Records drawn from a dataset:
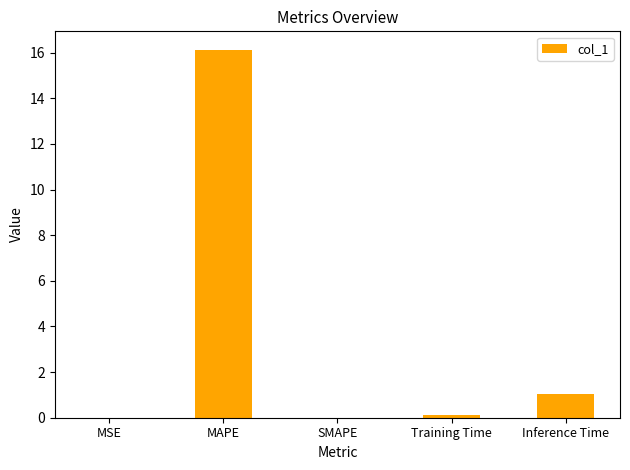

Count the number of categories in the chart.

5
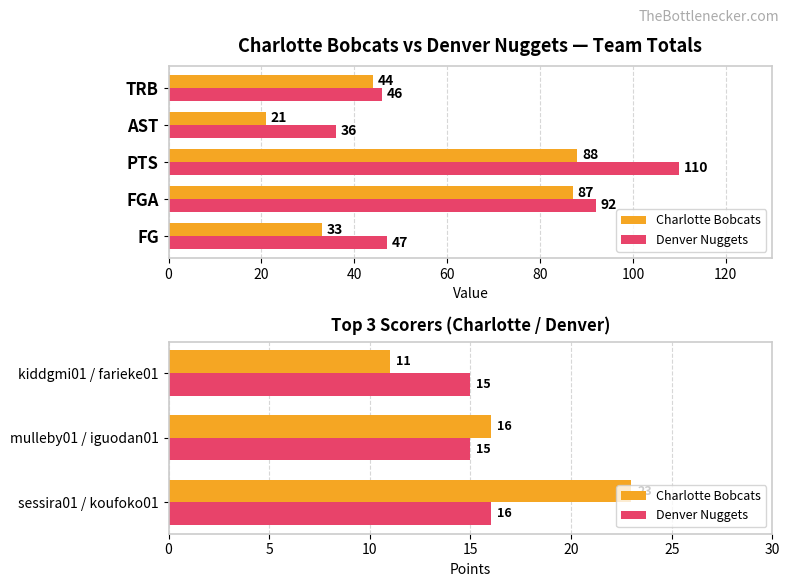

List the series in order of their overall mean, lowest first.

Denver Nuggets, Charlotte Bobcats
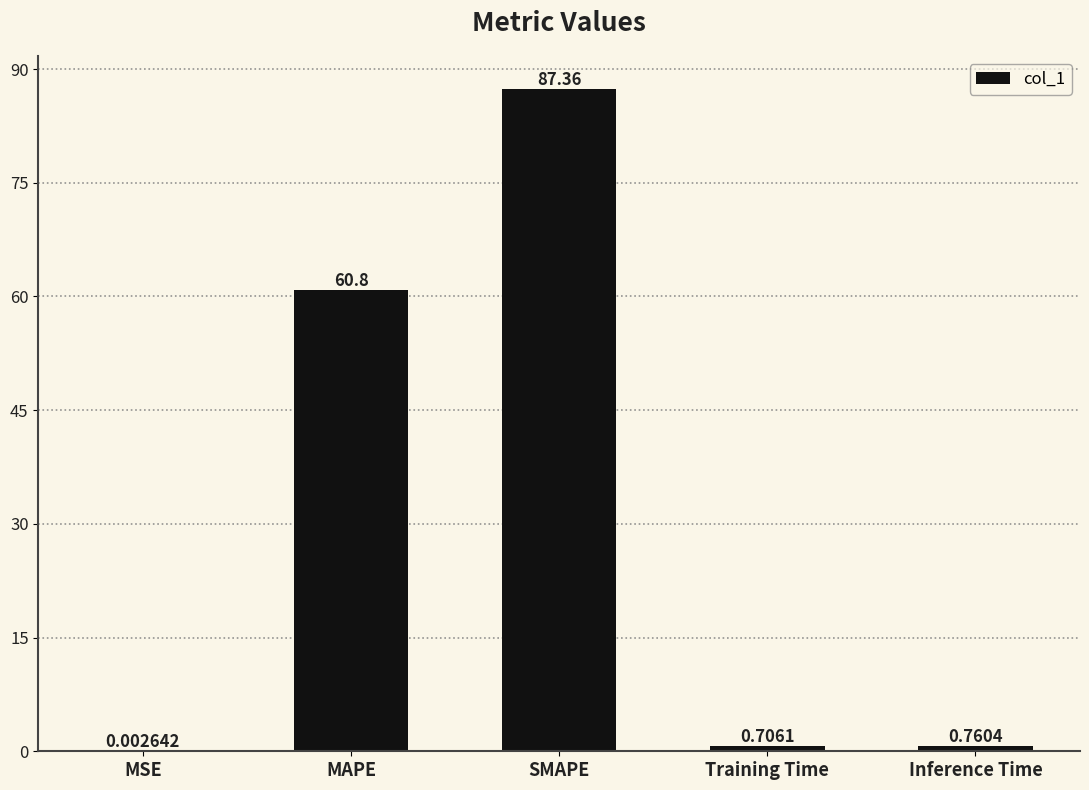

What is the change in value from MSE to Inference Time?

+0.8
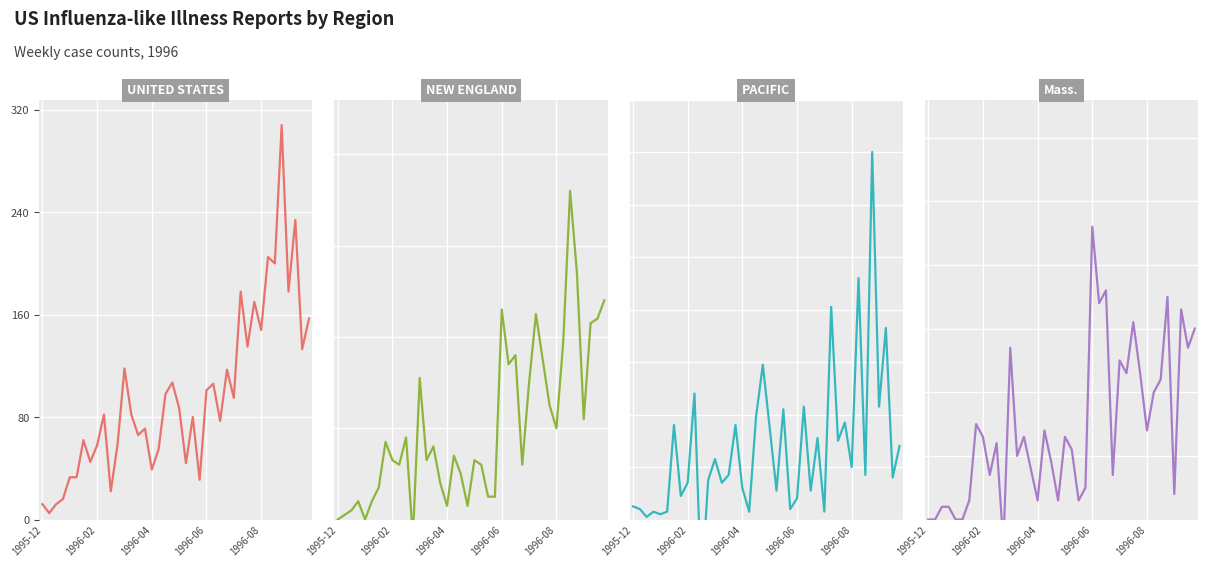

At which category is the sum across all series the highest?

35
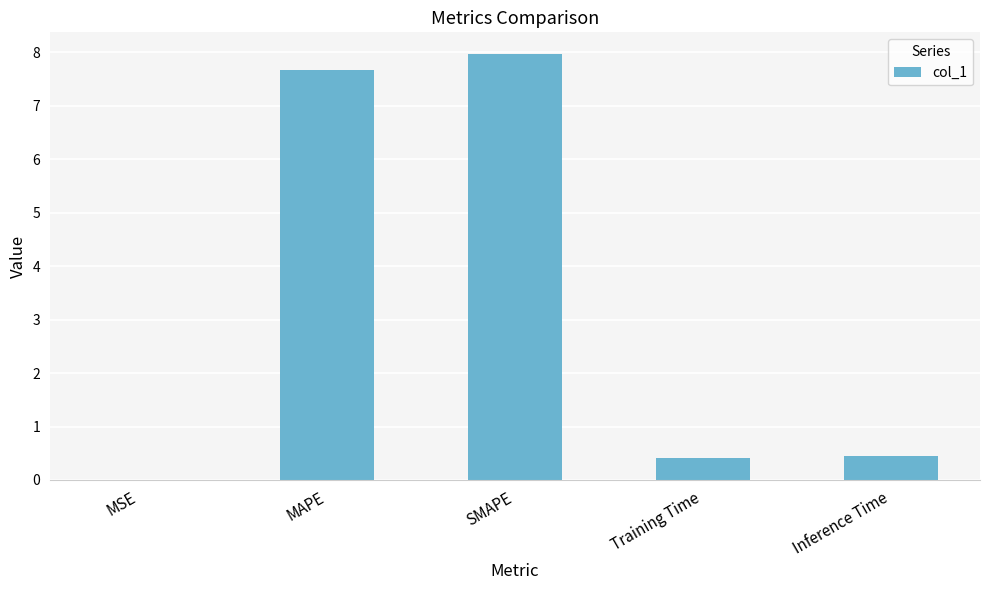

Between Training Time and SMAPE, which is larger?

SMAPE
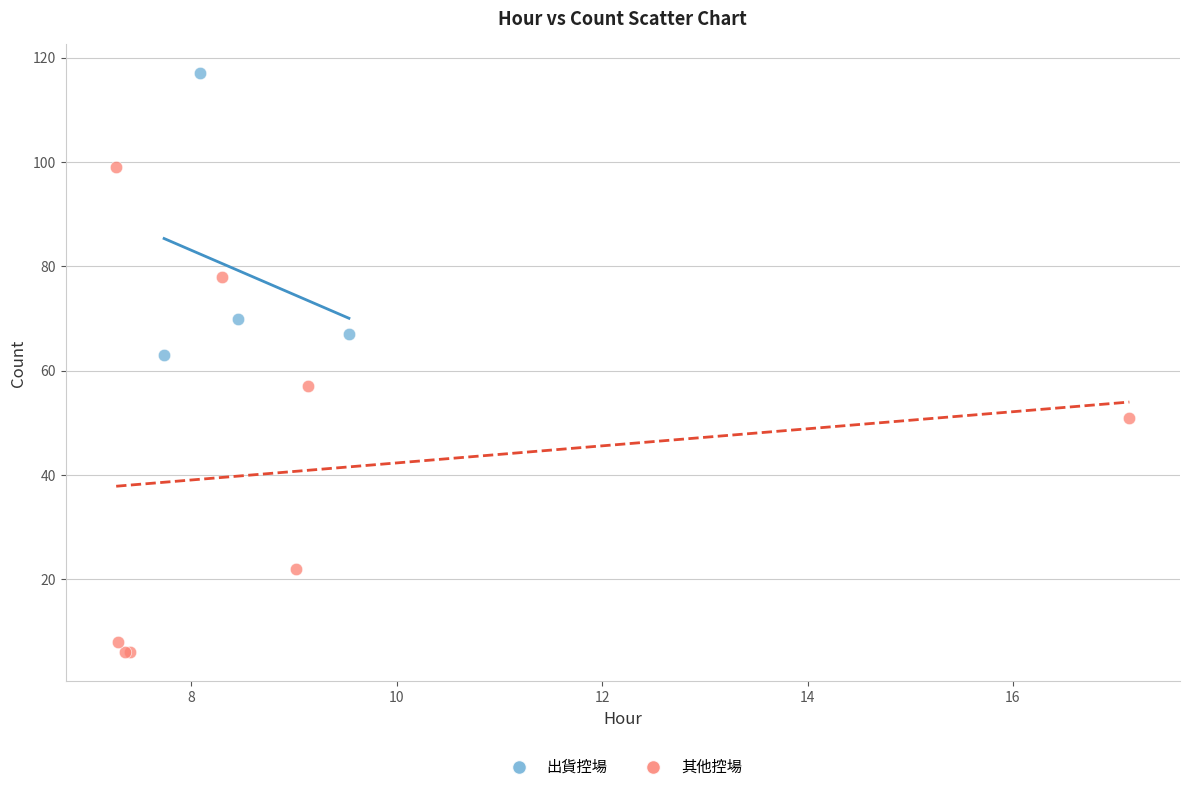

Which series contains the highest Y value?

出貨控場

* _PROBLEM DESCRIPTION_: Change every occurrence of "series" in the listing above to "data series" and reproduce the listing with all other text unchanged. Omit the pictures from your answer.

* _RESULT FOR THIS TASK_:
Count the number of categories in the chart.

5

List the data series in order of their overall mean, lowest first.

Denver Nuggets, Charlotte Bobcats

What is the change in value from MSE to Inference Time?

+0.8

At which category is the sum across all data series the highest?

35

Between Training Time and SMAPE, which is larger?

SMAPE

Which data series contains the highest Y value?

出貨控場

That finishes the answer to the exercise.